▸ THE DATA:
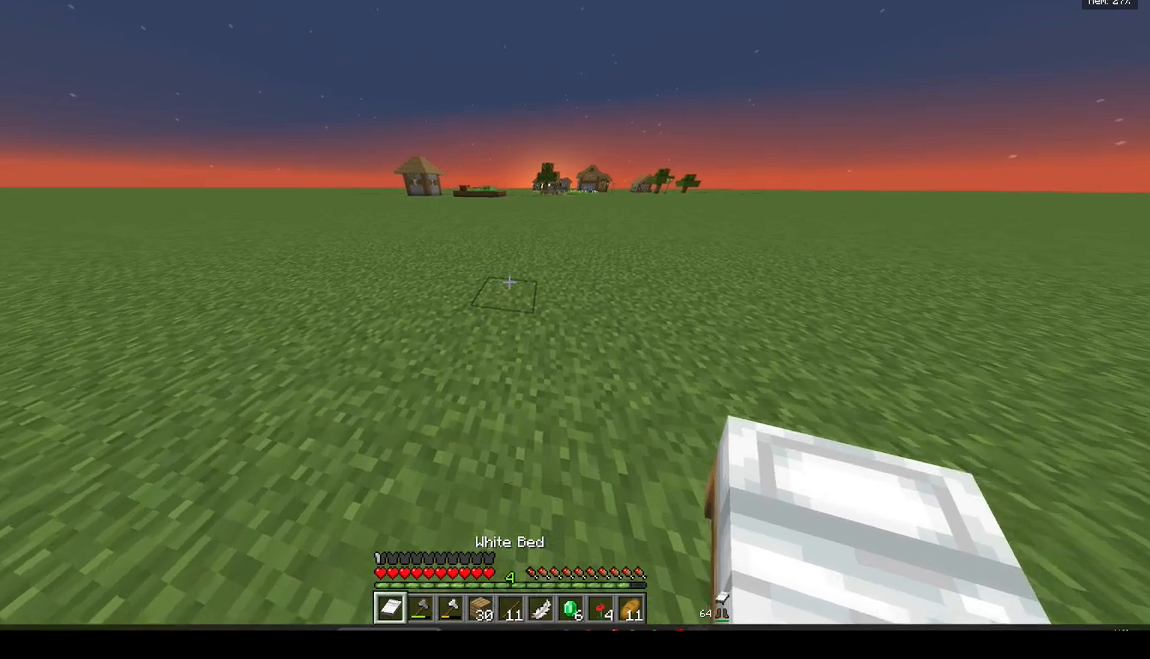
{"keys": [], "mouse": [], "events": [[50, "d", "up"], [133, "w", "up"], [167, "mouse_right", "down"], [467, "mouse_right", "up"]]}
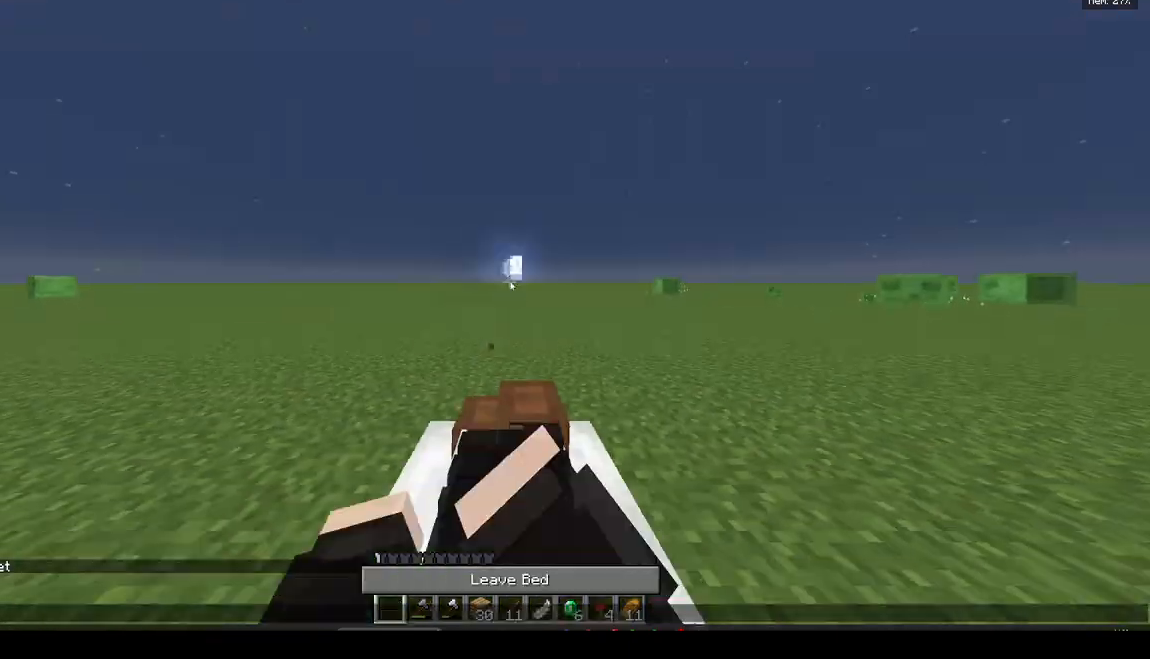
{"keys": [], "mouse": [], "events": []}
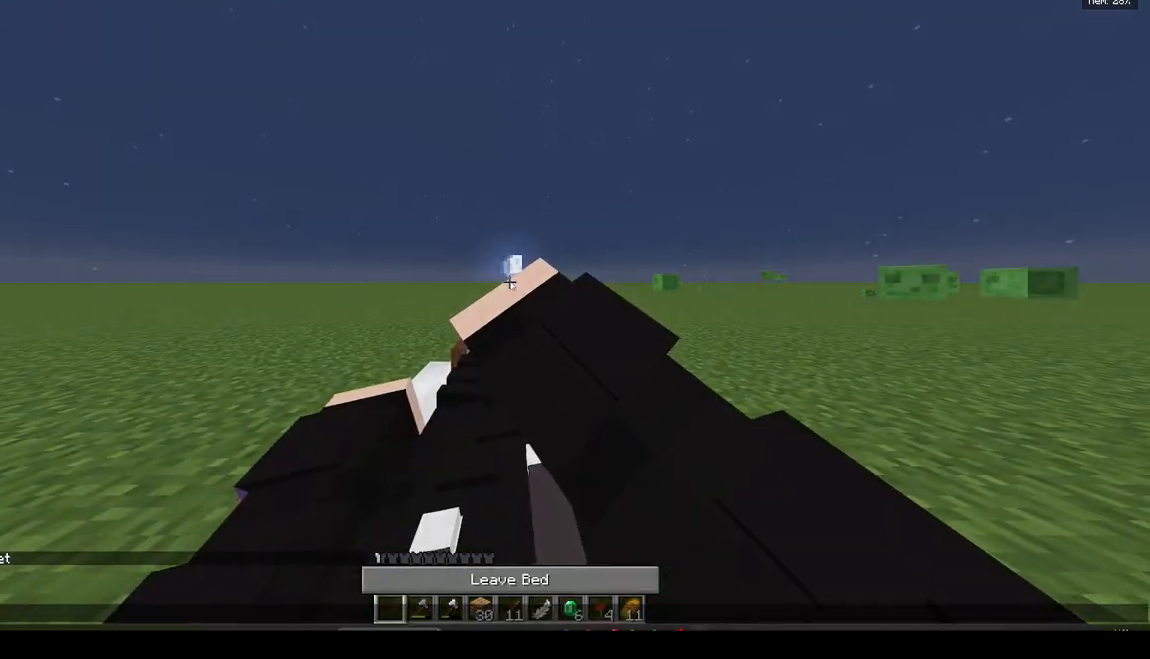
{"keys": [], "mouse": [], "events": []}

▸ EXERCISE OBJECTIVE: Leaving out only the pictures, reproduce the listing exactly.

▸ REPLY TO THE EXERCISE:
{"keys": [], "mouse": [], "events": [[50, "d", "up"], [133, "w", "up"], [167, "mouse_right", "down"], [467, "mouse_right", "up"]]}
{"keys": [], "mouse": [], "events": []}
{"keys": [], "mouse": [], "events": []}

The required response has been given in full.